Intrepid beginner to intermediate knitters: requires knitting, purling, increasing, and decreasing.


Gauge is not important for this pattern. Nevertheless, work each felted flower with a single strand of worsted weight, feltable yarn held throughout. To make the flowers in the size pictured, use the recommended needle size(s). For smaller or larger flowers, change your gauge by going down in yarn and needle size, or up, respectively.

Yarn Requirements

250 yds (229m) of each of White, Baby Pink and Pink or Zinnia Pink with Sage centers This amount of yarn makes a pile of dogwood flowers

Each dogwood flower requires approximately 15 yards total of yarn).
To make pictured scarf, also purchase 2 yards 1/2" - 3/4" (1.5-2cm) wide double-sided velvet ribbon in the color of your choice OR 1/8th yard of velvet fabric to make ribbon cords.

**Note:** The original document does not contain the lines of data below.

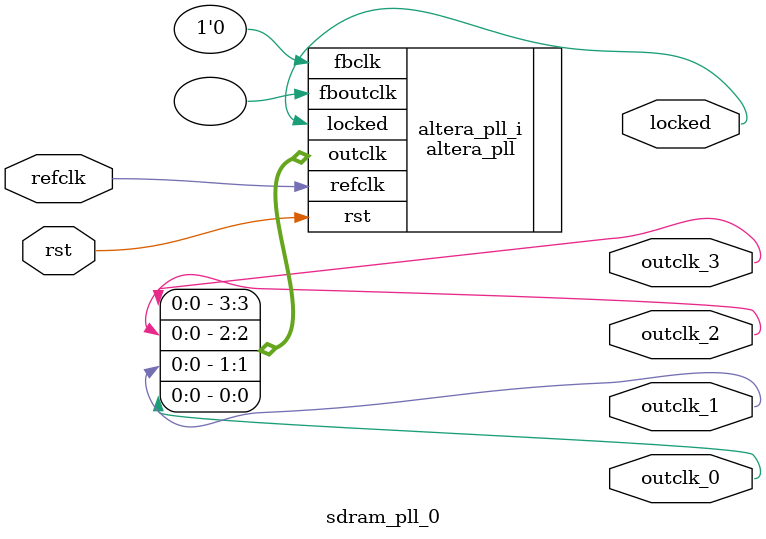
<source format=v>
`timescale 1ns/10ps
module  sdram_pll_0(

	// interface 'refclk'
	input wire refclk,

	// interface 'reset'
	input wire rst,

	// interface 'outclk0'
	output wire outclk_0,

	// interface 'outclk1'
	output wire outclk_1,

	// interface 'outclk2'
	output wire outclk_2,

	// interface 'outclk3'
	output wire outclk_3,

	// interface 'locked'
	output wire locked
);

	altera_pll #(
		.fractional_vco_multiplier("false"),
		.reference_clock_frequency("50.0 MHz"),
		.operation_mode("normal"),
		.number_of_clocks(4),
		.output_clock_frequency0("49.500000 MHz"),
		.phase_shift0("0 ps"),
		.duty_cycle0(50),
		.output_clock_frequency1("141.428571 MHz"),
		.phase_shift1("0 ps"),
		.duty_cycle1(50),
		.output_clock_frequency2("141.428571 MHz"),
		.phase_shift2("5303 ps"),
		.duty_cycle2(50),
		.output_clock_frequency3("141.428571 MHz"),
		.phase_shift3("0 ps"),
		.duty_cycle3(50),
		.output_clock_frequency4("0 MHz"),
		.phase_shift4("0 ps"),
		.duty_cycle4(50),
		.output_clock_frequency5("0 MHz"),
		.phase_shift5("0 ps"),
		.duty_cycle5(50),
		.output_clock_frequency6("0 MHz"),
		.phase_shift6("0 ps"),
		.duty_cycle6(50),
		.output_clock_frequency7("0 MHz"),
		.phase_shift7("0 ps"),
		.duty_cycle7(50),
		.output_clock_frequency8("0 MHz"),
		.phase_shift8("0 ps"),
		.duty_cycle8(50),
		.output_clock_frequency9("0 MHz"),
		.phase_shift9("0 ps"),
		.duty_cycle9(50),
		.output_clock_frequency10("0 MHz"),
		.phase_shift10("0 ps"),
		.duty_cycle10(50),
		.output_clock_frequency11("0 MHz"),
		.phase_shift11("0 ps"),
		.duty_cycle11(50),
		.output_clock_frequency12("0 MHz"),
		.phase_shift12("0 ps"),
		.duty_cycle12(50),
		.output_clock_frequency13("0 MHz"),
		.phase_shift13("0 ps"),
		.duty_cycle13(50),
		.output_clock_frequency14("0 MHz"),
		.phase_shift14("0 ps"),
		.duty_cycle14(50),
		.output_clock_frequency15("0 MHz"),
		.phase_shift15("0 ps"),
		.duty_cycle15(50),
		.output_clock_frequency16("0 MHz"),
		.phase_shift16("0 ps"),
		.duty_cycle16(50),
		.output_clock_frequency17("0 MHz"),
		.phase_shift17("0 ps"),
		.duty_cycle17(50),
		.pll_type("General"),
		.pll_subtype("General")
	) altera_pll_i (
		.rst	(rst),
		.outclk	({outclk_3, outclk_2, outclk_1, outclk_0}),
		.locked	(locked),
		.fboutclk	( ),
		.fbclk	(1'b0),
		.refclk	(refclk)
	);
endmodule


</source>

Needles and Other Materials

Size 6 (4mm) double-pointed needles (set)
Locking stitch markers to use as stitch holders
Tapestry needle
Sewing needle
Seed Beads and Nylon beading thread

Pictured Samples

Pictured flowers were created with Tilli Tomas Flurries in Moss, Natural, Hope, and Bubble Gum. We regret it is no longer available; nevertheless, wonderful substitutes in Shepherd's Wool include hand-beaded Sage (or Lime), White, Baby Pink and Zinnia Pink.

No errors have been reported for this pattern.